I dati sulla copertura vaccinale

Secondo le statistiche aggiornate al 2024, relative ai nati nel 2021, la copertura per l’esavalente è del 94,76%, mentre quella per il morbillo è del 94,64%. A 36 mesi, la copertura per il morbillo raggiunge il 95%. Tuttavia, analizzando i dati dei nati nel 2016, la situazione appare meno rosea, con una copertura per il morbillo che scende all’84,79%. Mazzone ha evidenziato che il primo richiamo per difterite, tetano, pertosse e polio si attesta attorno all’85%. La dottoressa Silvia Ricci, membro del Consiglio direttivo della Sip, ha messo in luce il ruolo della disinformazione. La sottovalutazione del morbillo e la convinzione che sia una malattia lieve, insieme alla scarsa consapevolezza riguardo all’importanza dell’obbligo vaccinale, stanno contribuendo al calo delle coperture. “Le fake news minano la fiducia tra famiglie e operatori sanitari”, ha affermato Ricci, sottolineando l’importanza di un’educazione sanitaria fin dalla prima infanzia.

Esempi di buone pratiche

Tra i progetti virtuosi citati dagli esperti vi sono le vaccinazioni scolastiche in Puglia, le iniziative negli ambulatori pediatrici in Toscana e i progetti territoriali della Asl Roma 1, che consentono ai pediatri di vaccinare i bambini dai 61 giorni fino all’adolescenza. Mazzone ha avvertito che non completare il ciclo vaccinale equivale a lasciare la porta aperta a virus e batteri. Completare tutte le dosi nei tempi stabiliti non solo aumenta la protezione individuale, ma rafforza anche l’immunità di gregge, proteggendo così i più fragili.

Rischi e falsi miti

L’infezione da meningococco è stata descritta come particolarmente aggressiva, con sintomi iniziali che possono sembrare banali, come febbre o mal di testa, ma che possono rapidamente evolvere verso situazioni critiche. Il dottor Rocco Russo, responsabile del Tavolo tecnico vaccinazioni della Sip, ha sottolineato l’importanza di vaccinare contro il ceppo B del meningococco. Mazzone ha evidenziato il ruolo cruciale del pediatra, che segue il bambino dalla nascita all’adolescenza, diventando un punto di riferimento per le famiglie.

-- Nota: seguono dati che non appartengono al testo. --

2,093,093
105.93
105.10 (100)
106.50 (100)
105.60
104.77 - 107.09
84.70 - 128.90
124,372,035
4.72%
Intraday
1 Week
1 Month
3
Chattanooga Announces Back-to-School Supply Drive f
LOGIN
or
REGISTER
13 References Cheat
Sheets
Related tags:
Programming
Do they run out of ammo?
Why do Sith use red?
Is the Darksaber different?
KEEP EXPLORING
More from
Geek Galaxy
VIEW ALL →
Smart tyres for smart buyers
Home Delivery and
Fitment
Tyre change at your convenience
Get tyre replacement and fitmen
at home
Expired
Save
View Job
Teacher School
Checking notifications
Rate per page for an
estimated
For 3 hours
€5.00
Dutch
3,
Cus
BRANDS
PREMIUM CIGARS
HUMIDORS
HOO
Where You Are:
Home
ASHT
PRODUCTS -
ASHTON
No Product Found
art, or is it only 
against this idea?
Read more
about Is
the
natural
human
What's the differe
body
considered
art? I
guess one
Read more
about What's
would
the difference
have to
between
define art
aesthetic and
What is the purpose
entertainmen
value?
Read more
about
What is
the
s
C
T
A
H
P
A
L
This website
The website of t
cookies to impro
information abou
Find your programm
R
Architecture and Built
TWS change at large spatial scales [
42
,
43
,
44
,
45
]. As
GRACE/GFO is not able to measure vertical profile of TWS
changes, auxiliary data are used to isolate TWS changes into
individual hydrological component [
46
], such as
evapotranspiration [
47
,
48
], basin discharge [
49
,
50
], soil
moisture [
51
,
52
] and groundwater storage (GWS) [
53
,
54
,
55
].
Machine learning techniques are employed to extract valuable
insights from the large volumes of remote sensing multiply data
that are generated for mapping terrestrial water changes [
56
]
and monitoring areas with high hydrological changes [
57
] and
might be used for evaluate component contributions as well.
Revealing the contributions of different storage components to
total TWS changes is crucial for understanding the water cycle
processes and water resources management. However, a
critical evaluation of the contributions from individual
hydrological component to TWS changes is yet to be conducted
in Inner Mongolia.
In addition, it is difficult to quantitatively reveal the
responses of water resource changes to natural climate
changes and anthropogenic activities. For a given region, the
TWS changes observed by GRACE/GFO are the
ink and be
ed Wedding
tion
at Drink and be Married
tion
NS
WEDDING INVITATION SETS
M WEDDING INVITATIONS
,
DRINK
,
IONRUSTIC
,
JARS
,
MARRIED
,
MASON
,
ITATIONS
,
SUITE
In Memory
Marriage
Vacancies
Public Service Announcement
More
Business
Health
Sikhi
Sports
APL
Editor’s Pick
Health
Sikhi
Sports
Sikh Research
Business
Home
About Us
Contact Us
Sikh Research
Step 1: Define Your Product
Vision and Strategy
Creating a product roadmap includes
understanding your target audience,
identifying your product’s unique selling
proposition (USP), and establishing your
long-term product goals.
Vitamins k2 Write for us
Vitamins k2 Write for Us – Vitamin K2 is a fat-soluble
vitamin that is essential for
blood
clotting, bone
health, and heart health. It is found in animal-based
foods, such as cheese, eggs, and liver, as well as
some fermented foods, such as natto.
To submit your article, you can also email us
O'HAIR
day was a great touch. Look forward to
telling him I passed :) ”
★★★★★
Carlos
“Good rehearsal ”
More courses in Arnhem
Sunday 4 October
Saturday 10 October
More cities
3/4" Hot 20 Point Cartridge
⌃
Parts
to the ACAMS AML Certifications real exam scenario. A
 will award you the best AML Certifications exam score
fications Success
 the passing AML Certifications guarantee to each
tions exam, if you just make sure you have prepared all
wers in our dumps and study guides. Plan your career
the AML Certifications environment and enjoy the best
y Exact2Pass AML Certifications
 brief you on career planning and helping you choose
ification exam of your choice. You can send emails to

Le convinzioni errate, come il legame tra vaccini e autismo, sono state categoricamente smentite. Ricci ha ribadito che si tratta di affermazioni infondate, così come le teorie relative a presunte sostanze tossiche nei vaccini. I vaccini, in realtà, aiutano a formare il sistema immunitario senza comportare rischi significativi. Mazzone ha sottolineato l’importanza di informare i genitori riguardo agli effetti collaterali, che sono generalmente lievi, e di spiegare come il completamento del ciclo vaccinale possa proteggere non solo il bambino, ma anche l’intera comunità. Il secondo episodio del vodcast, dal titolo ‘Aderenza alle vaccinazioni: perché è importante in età pediatrica’, è ora disponibile su YouTube, Spotify e nella sezione Podcast di Adnkronos.